Preserving Context

Overview

Often mismatched silos of data need key contextual information stored elsewhere outside of the main data table (e.g. in the filename itself, the name of the worksheet, or typed in a cell at the top of a worksheet)

Combining tables without any context can risk giving meaningless results.

This article explains how you can dynamically detect and extract the correct “context” elements from your data, whilst ignoring the elements that are not needed.

In the following example, contextual information is stored outside the table, at the top of the worksheet – (though the sheet also has a lot of irrelevant rows above it)

The technique described is especially useful when your data source includes multiple tables in the same file – each separated from its preceding table by a title line.

To correctly, and automatically extract the correct “context”, you should work through the following steps:

Steps

1. Load the data

  • In Excel, go to ‘Get Data’, ‘From File’, ‘From WorkBook’.
  • Choose the file called: Products.xlsx (which holds all the Product Parent Tables, stored across separate tabs).
  • Let the Query Editor load, so that it shows the 4 separate tabs:

2. Clean the data

  • Now, remove all meta-data columns, apart from the “Data” column. So, right-click on the “Data” column, and select the option to “Remove Other Columns”.

You should be left with just this:

3. Add Index columns

  • Next, add a custom step, with the following code, as shown below:
M-Code
   = Table.AddColumn(#"Removed Other Columns", "Table with Index", each Table.AddIndexColumn([Data], "Index", 0, 1))

The data should now look like this:

4. Add the row index of the context

  • After this, add the following custom step, with the following code:
M-Code
   = Table.AddColumn(#"Custom1", "Row Index of Parent Category", each List.PositionOf([Data][Column1], "Parent Category"))

The data should look like this:

The line returns the row index where the field called, “Parent Category” is hardcoded. Each number represents the location of the “Parent Category” cell in a zero-based index.

The row index returned would vary for each Data Table, given the different number of irrelevant rows in each sheet.

5. Add context data

  • Next, add the following line of code:
M-Code
   = Table.AddColumn(#"Added Custom1", "Parent Category", each [Data]{[Row Index of Parent Category] + 1}[Column1])

This returns the actual name of the Parent Category in a new column, called “Parent Category”.

6. Add row index of table data

  • Next, add the following line of code:
M-Code
   = Table.AddColumn(#"Custom3", "Row Index of Name", each List.PositionOf([Data][Column1], "Name"))

The data should look like this:

The line returns the row index of where the actual “Table Data” starts. Because of the inconsistent layouts across different files, the row index number will vary across the 4 separate sheets.

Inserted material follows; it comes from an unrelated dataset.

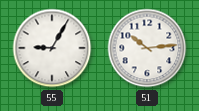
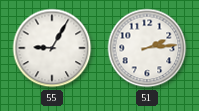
51: 10:14 -> 2:14
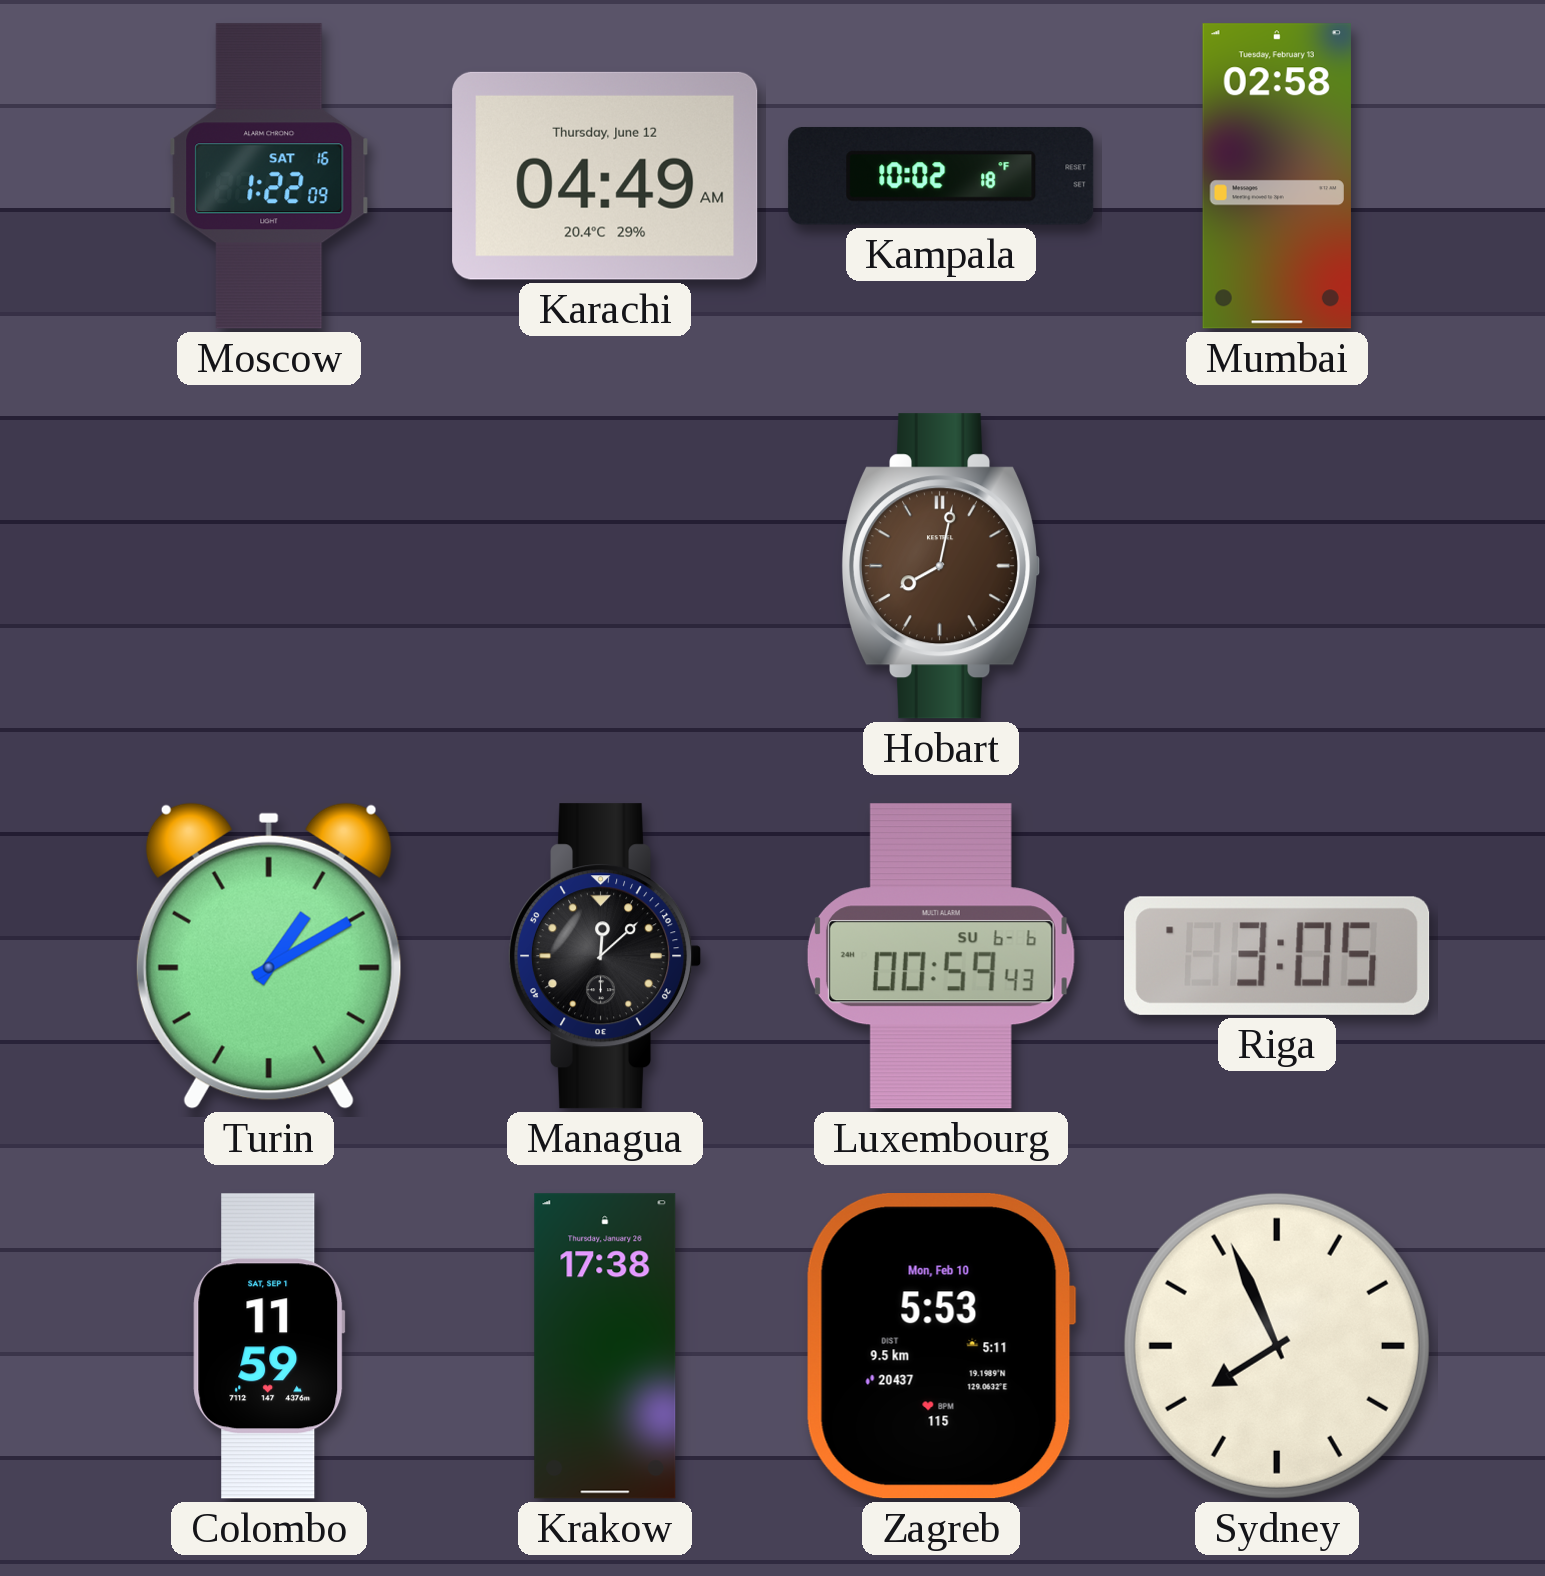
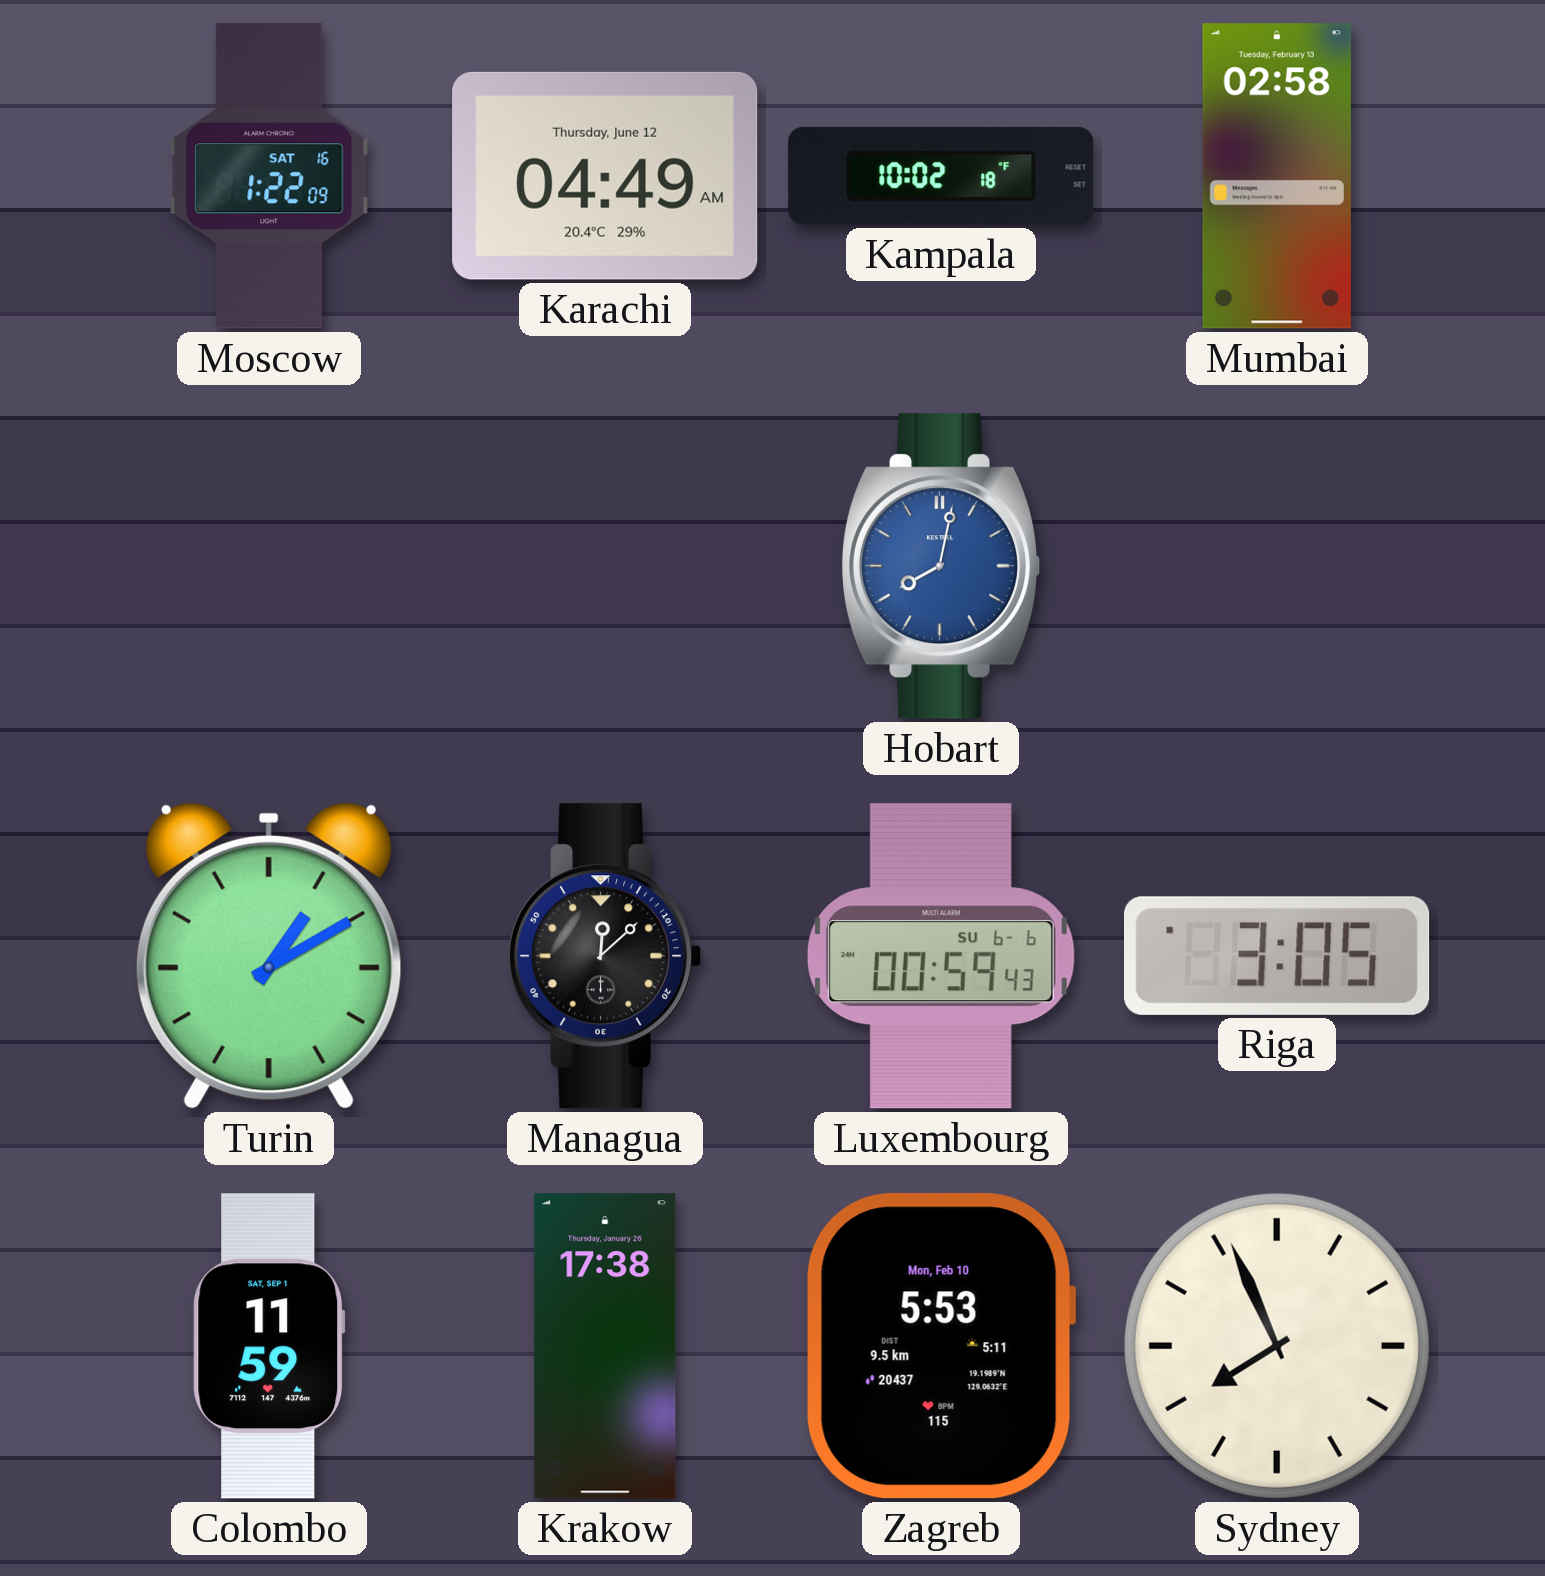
Hobart dial: brown -> blue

7. Remove irrelevant columns

  • Next remove all columns so that you are only left with the following relevant columns:

8. Expand the data

  • Next, expand the column called “Table with Index”, so that query returns the following data:

9. Filter out irrelevant rows

  • Next, filter out the irrelevant rows.
  • To do this, add the following conditional column, with the following parameters:

The conditional column will create an extra row, returning the number ‘1’ for all rows where the Index number is greater than the value in the column “Row Index of Name”. Refer to the picture below:

  • Next, filter the “Custom” column to only include those rows with the number ‘1’.
  • Then remove the columns called: “Index”, “Row Index of Name”, and “Custom”, so that the resulting query output looks as follows:

10. Tidy up data

  • After this, tidy up the data by: Promoting Headers, Setting Data Field Types, and Renaming the columns accordingly, to get to the output as shown below:

11. Filter out Header Rows

  • Lastly, filter the column called “Name” to exclude any rows that are called “Name”, as shown below – and then you should be DONE!

12. Close & load

Finally, click Close & Load, so that the query loads the data – with the context - into the Excel Workbook – as shown below:

Final Comments

The technique uses cues to identify the proximity of the right context based on its proximity to “anchor” cells. Anchoring valuable data to fixed elements in your data, in this way, can vastly improve the robustness of your queries.

Here, the entire ETL process, when set up and tested thoroughly, (and provided well thought through and designed), should take no more than 5 minutes. Then you will probably want to leave another 3-4 minutes to quickly perform some “data checks” / “audit checks” back to the original data.